Reproduce word for word the lines of the records below, starting at the line that contains "1997: median 100, box" and stopping after the line that contains "2010: median 190, box".

START GIVEN RECORDS

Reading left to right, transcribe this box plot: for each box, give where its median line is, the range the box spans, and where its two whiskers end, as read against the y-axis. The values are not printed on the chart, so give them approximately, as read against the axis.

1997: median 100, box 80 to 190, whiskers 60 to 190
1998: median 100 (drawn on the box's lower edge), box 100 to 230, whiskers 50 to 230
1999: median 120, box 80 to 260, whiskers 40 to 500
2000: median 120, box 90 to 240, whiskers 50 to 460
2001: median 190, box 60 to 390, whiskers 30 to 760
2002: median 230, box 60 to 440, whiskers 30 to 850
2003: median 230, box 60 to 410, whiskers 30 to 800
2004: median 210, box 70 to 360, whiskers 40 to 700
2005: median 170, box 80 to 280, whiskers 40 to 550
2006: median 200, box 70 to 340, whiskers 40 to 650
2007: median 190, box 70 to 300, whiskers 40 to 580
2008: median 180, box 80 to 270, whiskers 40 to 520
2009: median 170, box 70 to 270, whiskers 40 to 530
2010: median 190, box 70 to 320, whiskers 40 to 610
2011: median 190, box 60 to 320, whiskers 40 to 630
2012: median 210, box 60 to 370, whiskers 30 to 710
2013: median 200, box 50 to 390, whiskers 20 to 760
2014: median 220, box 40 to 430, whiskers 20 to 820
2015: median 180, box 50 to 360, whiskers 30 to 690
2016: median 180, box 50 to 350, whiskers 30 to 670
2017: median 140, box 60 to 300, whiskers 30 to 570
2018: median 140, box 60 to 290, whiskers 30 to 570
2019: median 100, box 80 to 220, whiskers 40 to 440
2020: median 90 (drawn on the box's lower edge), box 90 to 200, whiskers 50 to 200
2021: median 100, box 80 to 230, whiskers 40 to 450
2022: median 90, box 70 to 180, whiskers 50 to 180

END GIVEN RECORDS

### RESPONSE BOX
1997: median 100, box 80 to 190, whiskers 60 to 190
1998: median 100 (drawn on the box's lower edge), box 100 to 230, whiskers 50 to 230
1999: median 120, box 80 to 260, whiskers 40 to 500
2000: median 120, box 90 to 240, whiskers 50 to 460
2001: median 190, box 60 to 390, whiskers 30 to 760
2002: median 230, box 60 to 440, whiskers 30 to 850
2003: median 230, box 60 to 410, whiskers 30 to 800
2004: median 210, box 70 to 360, whiskers 40 to 700
2005: median 170, box 80 to 280, whiskers 40 to 550
2006: median 200, box 70 to 340, whiskers 40 to 650
2007: median 190, box 70 to 300, whiskers 40 to 580
2008: median 180, box 80 to 270, whiskers 40 to 520
2009: median 170, box 70 to 270, whiskers 40 to 530
2010: median 190, box 70 to 320, whiskers 40 to 610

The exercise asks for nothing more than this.